THE DEER HUNTER
MOVIE: ***1/2 (out of 5)
BLU-RAY EXPERIENCE: *** (out of 5)
BY KEVIN CARR
Growing up, my only knowledge of “The Deer Hunter” was from my dad talking about what a colossal bomb director Michael Cimino’s follow-up film “Heaven’s Gate” was. Where “The Deer Hunter” won the Academy Award, “Heaven’s Gate” was a joke that practically bankrupted the studio.
Now that Universal is releasing a slate of its most memorable films on Blu-ray, I’ve had a chance to see “The Deer Hunter” in is high definition glory.
I had once tried to watch this movie on VHS, but I was bogged down. Part of it was likely the presentation of the VHS format, which is a mess. But on high definition Blu-ray on a modern widescreen television, it’s a beautiful looking film.

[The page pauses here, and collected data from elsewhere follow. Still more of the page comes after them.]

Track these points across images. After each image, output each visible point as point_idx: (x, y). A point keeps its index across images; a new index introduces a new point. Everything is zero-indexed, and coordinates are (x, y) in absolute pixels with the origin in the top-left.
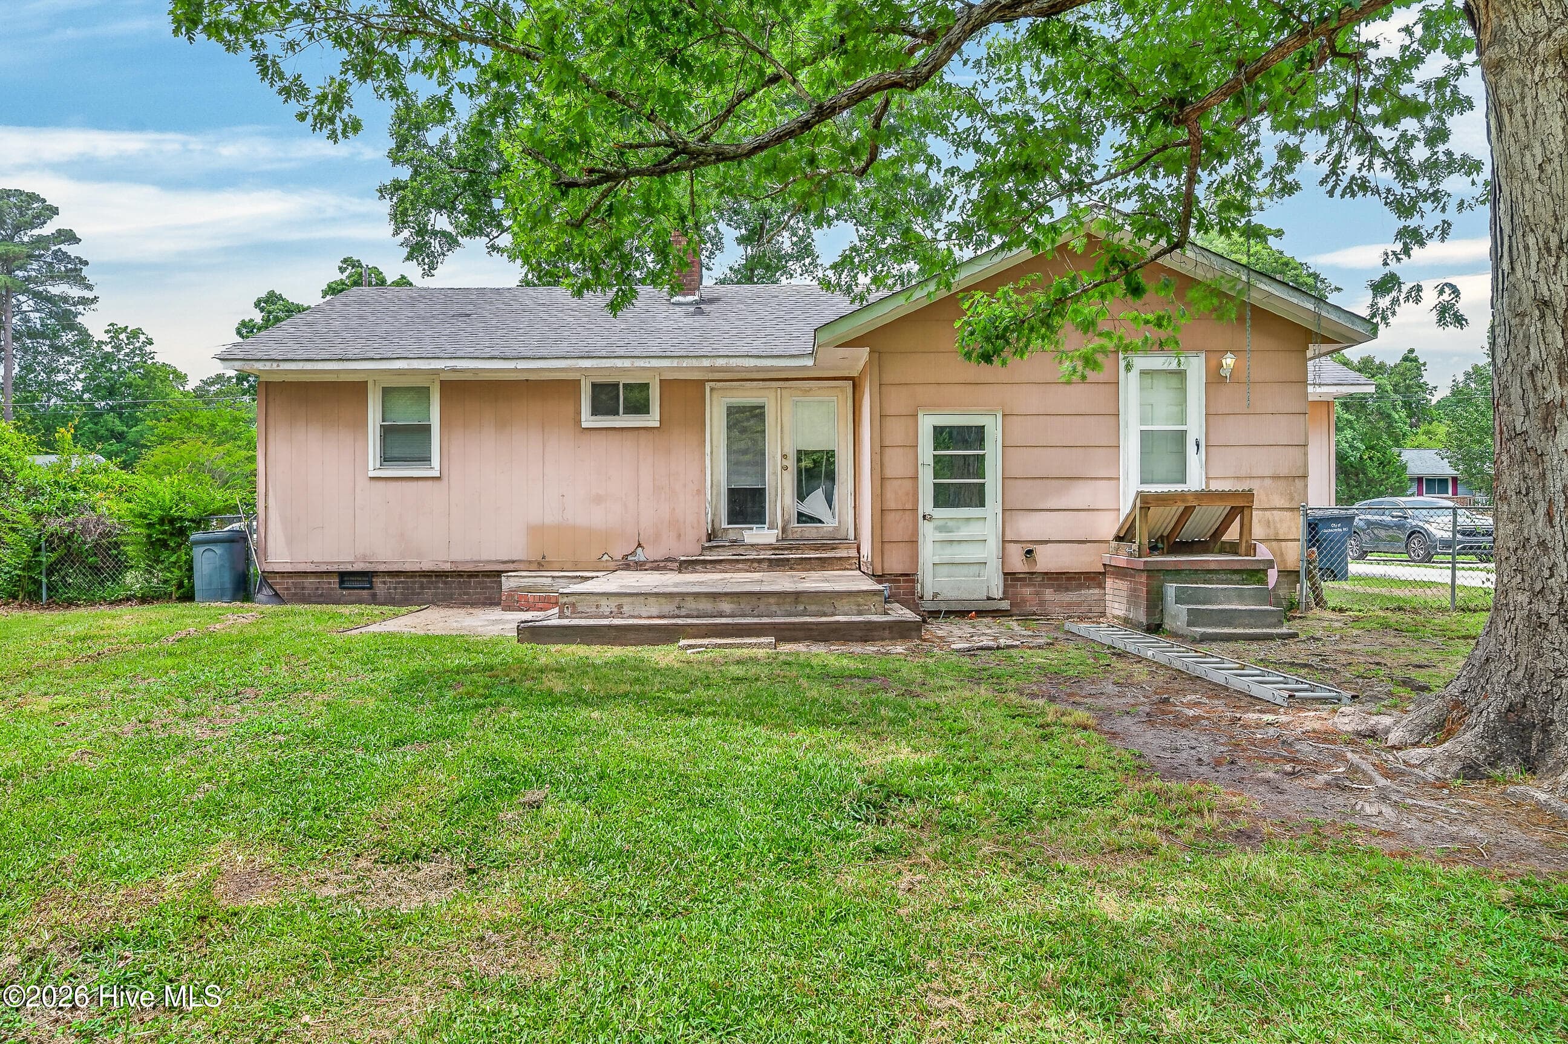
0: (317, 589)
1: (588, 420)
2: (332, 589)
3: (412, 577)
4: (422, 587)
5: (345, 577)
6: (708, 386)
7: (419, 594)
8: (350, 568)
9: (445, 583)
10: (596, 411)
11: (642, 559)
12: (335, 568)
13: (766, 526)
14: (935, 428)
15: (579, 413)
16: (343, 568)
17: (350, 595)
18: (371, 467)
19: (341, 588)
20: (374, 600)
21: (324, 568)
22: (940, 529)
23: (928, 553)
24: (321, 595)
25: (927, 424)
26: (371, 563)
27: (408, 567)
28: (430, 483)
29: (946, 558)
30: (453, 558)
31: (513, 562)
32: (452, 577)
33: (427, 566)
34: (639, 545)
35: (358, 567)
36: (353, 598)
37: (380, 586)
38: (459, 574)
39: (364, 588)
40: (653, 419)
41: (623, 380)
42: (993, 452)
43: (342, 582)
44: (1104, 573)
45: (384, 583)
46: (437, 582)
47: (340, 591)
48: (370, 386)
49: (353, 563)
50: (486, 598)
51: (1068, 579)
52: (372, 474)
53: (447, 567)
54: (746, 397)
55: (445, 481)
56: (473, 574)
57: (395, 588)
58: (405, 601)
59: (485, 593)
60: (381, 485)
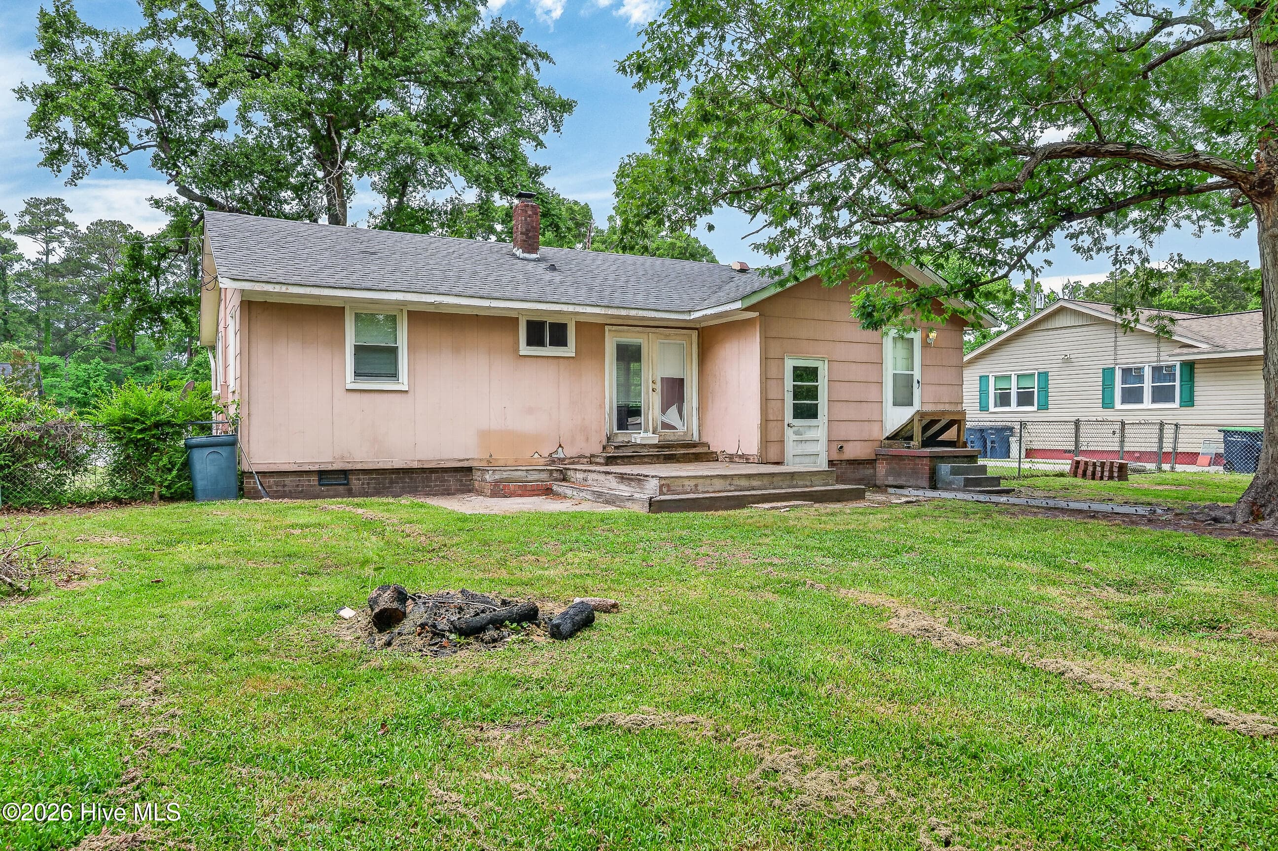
0: (297, 486)
1: (525, 350)
2: (311, 486)
3: (382, 474)
4: (391, 482)
5: (322, 474)
6: (607, 328)
7: (389, 488)
8: (330, 468)
9: (411, 478)
10: (530, 343)
11: (562, 456)
12: (316, 468)
13: (642, 432)
14: (794, 367)
15: (517, 343)
16: (323, 467)
17: (328, 490)
18: (348, 381)
19: (320, 485)
20: (350, 494)
21: (306, 468)
22: (796, 433)
23: (791, 449)
24: (302, 491)
25: (790, 364)
26: (349, 462)
27: (381, 466)
28: (399, 395)
29: (799, 452)
30: (418, 458)
31: (468, 460)
32: (417, 473)
33: (397, 466)
34: (560, 446)
35: (336, 467)
36: (331, 493)
37: (355, 483)
38: (423, 470)
39: (340, 485)
40: (569, 351)
41: (549, 320)
42: (822, 384)
43: (320, 480)
44: (875, 460)
45: (359, 479)
46: (404, 478)
47: (319, 487)
48: (347, 312)
49: (332, 463)
50: (445, 490)
51: (859, 464)
52: (349, 387)
53: (415, 465)
54: (630, 338)
55: (411, 393)
56: (433, 471)
57: (368, 484)
58: (378, 493)
59: (443, 485)
60: (357, 396)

The story follows several friends from an industrial town in the Midwest. They’re shipping out to fight in Vietnam, and they take their last celebration at one’s wedding, later hunting deer one last time. When we jump-cut to Vietnam, we’re in the hell of war. Violence and confusion abound, and the group is captured by the VC and forced to play Russian roulette for entertainment. After escaping and returning home, the group struggles with the horrors they have experienced, with some taking the trauma harder than others.
“The Deer Hunter” is a complex film with a lot of hidden messages and confusing moments. It moves deliberate and slow at times, while other times it leaps ahead as if it’s missing scenes. This shows the confusion and chaos surrounding the war and its affect on the soldiers. Held together with a phenomenal cast, “The Deer Hunter” is a powerful film but also controversial in many ways, including the inaccurate Russian roulette portrayal, the homophobic language and the sometimes contradictory messages.
Still, it’s a movie that’s worth seeing. And if you’re going to see it, see it on Blu-ray on a big screen to enjoy the look and feel of a real American epic.
The new Universal 100th Anniversary Blu-ray includes the DVD as well. Special features include deleted and extended scenes, plus the theatrical trailer and a feature commentary with cinematographer Vilmos Zsigmond and film journalist Bob Fisher. There’s also a feature on the “100 Years of Universal” about the Academy Award winners. Additional features includes access to the pocketBLU app and BD-Live for extra content.